Place all the dried fruit and spices in a bowl and add the brandy. Add enough boiling water to cover the fruit and allow to soak overnight in the refrigerator. For the pastry, cream the butter and sugar until light and fluffy. Beat in the egg followed by the baking powder, flours and salt. Press ²/3 of the dough into a greased baking dish and refrigerate. Strain the fruit and reserve the liquid. Roughly chop the fruit and set aside. Place the liquid in a saucepan, add the sugar and heat until dissolved and the syrup is light golden brown. Moisten the fruit with a little syrup. Spoon the mixture onto the base and grate the remaining ¹/3 of the dough over the top. Bake at 170°C for 35 minutes or until golden brown. Serve with piping hot custard.

Monday, August 13, 2012

Waterblommetjie risotto



When I visited Seychelles last year on a Top Billing photo shoot, I ate bat curry. Yes, you read right – bat; those winged, eerie, blood-sucking creatures that live in caves. It's a treasured delicacy on the island and a story that, when recounted, either earns me mucho brownie points in foodie circles or garners an open-mouthed stare or instant gasp-and recoil reflex.

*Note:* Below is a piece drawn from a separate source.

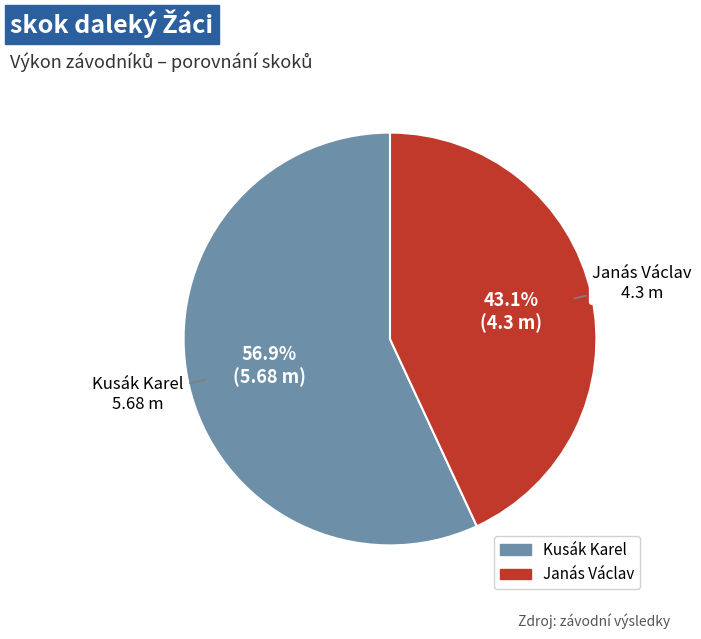

To the nearest percent, what is the difference between the largest and smallest slice percentages?

14%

China has birds nest soup and tuna eyeballs, Cambodia has fried tarantulas, maggot cheese or Casu Marzu is a delicacy in Sardinia while thousand year old eggs are big in Asia - bat isn't sounding so bad right now is it? And while it may not be as shocking to us locals, it's still a little weird that here in South Africa we eat.... pondweed. Also known as waterblommetjies.

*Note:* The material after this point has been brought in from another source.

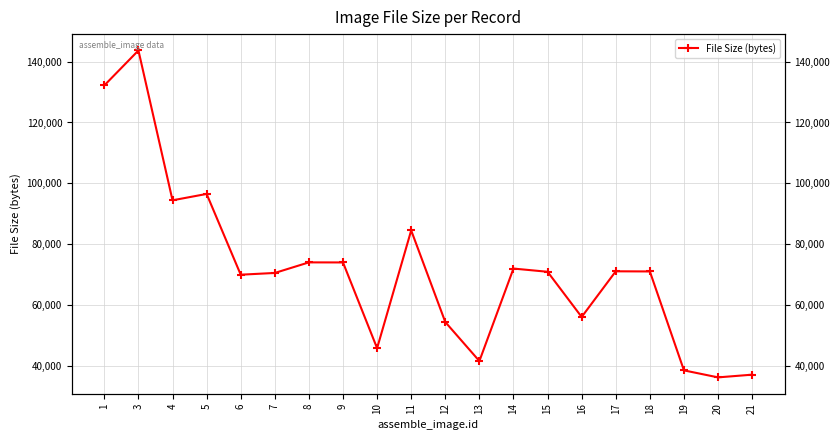

Rank the categories by value from lowest to highest.

20, 21, 19, 13, 10, 12, 16, 6, 7, 15, 18, 17, 14, 9, 8, 11, 4, 5, 1, 3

Not being Afrikaans, I didn't grow up with ouma's waterblommetjie bredie simmering on the stove. So when I first found myself confronted with a bowl of waterblommetjies, I recoiled in horror at what I was told was wild plants that were harvested from a dam or pond. To be fair, put the word 'pond' or 'weed' on the end of any word and it does not sound like something I want on the other end of my fork. But, dunk the fleshy green bulbs into a frothy tempura batter and deep-fry until crisp and golden, then sprinkle the light batter with a generous squeeze of zesty lemon and a sprinkling of sea salt and waterblommetjies turn into a sublime delicacy. The supermarket shelves are now bulging with fresh, seasonal waterblommetjies so try them in the easy-cheesy risotto below, pair it with a glass of Sauvignon Blanc and you'll earn some serious culinary credentials in my eyes. Enjoy!

(serves 4)

500g waterblommetjies, washed well
5 cups chicken or vegetable stock
1 onion, finely chopped
4T butter
1 head of garlic, halved and roasted in foil until golden
1 ¼ cups Arborio or risotto rice
1 cup white wine
zest and juice of 1 lemon
¼ cup grated gruyère cheese
¼ cup crumbled goat's cheese (optional)
2T chopped parsley

Cook the waterblommetjies in the boiling stock until tender. Refresh the waterblommetjies in ice water and set aside. Bring the stock to a simmer again. Saute the onion in the butter until soft. Squeeze the roasted garlic from the cloves and add to the onion. Add the rice and stir for 1 minute. Add the wine and cook until completely evaporated. Stir in ½ cup of stock at a time and simmer gently while stirring until completely absorbed before adding more. Keep adding until the rice is al dente. Stir in the chopped, cooked waterblommetjies and the rest of the ingredients. Season well and serve with tempura waterblommetjies, if desired.

TIP: For a quick tempura batter, sift 85g cake flour and 1T cornflour with a little salt. Whisk in 200ml ice-cold sparling water and whisk with a fork until just combined (a few lumps are fine). Dip the waterblommetjies into the batter and deep-fry in hot oil until golden.